McKenzie Electric Cooperative
- Type: Utility cooperative
- Industry: Electric power industry
- Founded: 1945
- Headquarters: 3817 23rd Ave NE, Watford City, North Dakota, United States
- Area served: North Dakota and Montana
- Key people: Matt Hanson, CEO
- Products: Electricity
- Number of employees: 77 (2024)
- Website: mckenzieelectric.com

= McKenzie Electric Cooperative =

Electric cooperative in North Dakota and Montana

McKenzie Electric Cooperative, Inc. (MEC) is a utility cooperative based in Watford City, North Dakota. It is a rural, not-for-profit electric cooperative governed by a nine-member board of directors elected by its members. It services portions of McKenzie, Dunn, Billings, Golden Valley and Mercer Counties in North Dakota and Richland and Wibaux Counties in Montana. The cooperative serves nearly 15,000 electric meters across the seven counties. MEC is a member of the North Dakota Association of Rural Electric Cooperatives.

==History==
McKenzie Electric Cooperative was incorporated in 1945 as part of the rural electrification effort in North Dakota. Its first electric lines were energized in 1947. During the fiscal years 1947 and 1948, the cooperative energized the initial sections of its electric system as one of ten new REA-financed power systems in North Dakota.

Electricity first reached rural McKenzie County in 1947. According to the cooperative's then general manager and CEO John Skurupey, some of the original lines remained in service more than six decades later.

McKenzie Electric Cooperative's transmission and distribution lines serve communities, rural residences, and commercial establishments in the project area.

==Operations==
As of June 2024, McKenzie Electric Cooperative had 4,769 members and 13,456 meters. Its system included 73 substations and 4,042 miles of distribution lines, and the cooperative had 63 employees.

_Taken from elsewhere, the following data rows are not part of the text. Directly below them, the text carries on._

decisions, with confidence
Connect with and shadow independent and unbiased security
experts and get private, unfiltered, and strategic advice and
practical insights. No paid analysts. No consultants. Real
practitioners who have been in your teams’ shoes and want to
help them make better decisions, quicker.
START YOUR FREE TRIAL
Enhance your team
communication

As of May 2025, McKenzie Electric Cooperative had 4,866 members and 13,780 meters, 76 substations, 4,084 miles of distribution lines and 444 miles of transmission lines. The cooperative reported system availability of 99.95 percent. Commercial and industrial customers accounted for 97 percent of electricity sales. At the time, average system load was reported at 750–800 MW, with a peak of approximately 890 MW.

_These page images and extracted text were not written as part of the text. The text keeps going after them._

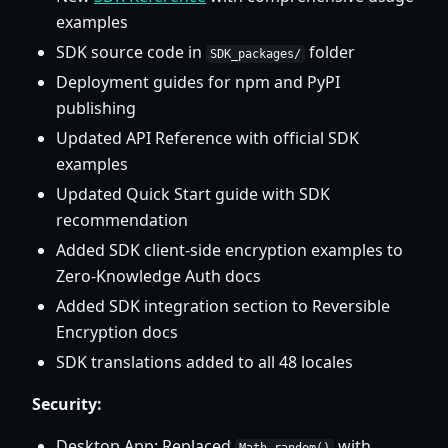
examples
SDK source code in
folder
SDK_packages/
Deployment guides for npm and PyPI
publishing
Updated API Reference with official SDK
examples
Updated Quick Start guide with SDK
recommendation
Added SDK client-side encryption examples to
Zero-Knowledge Auth docs
Added SDK integration section to Reversible
Encryption docs
SDK translations added to all 48 locales
Security:
Desktop App: Replaced
with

McKenzie Electric Cooperative is a Class C distribution cooperative. It receives most of its power through Basin Electric Power Cooperative and a small amount of hydropower through the Western Area Power Administration. Its service area is within the Southwest Power Pool (SPP) territory and adjacent to the Midcontinent Independent System Operator (MISO) territory.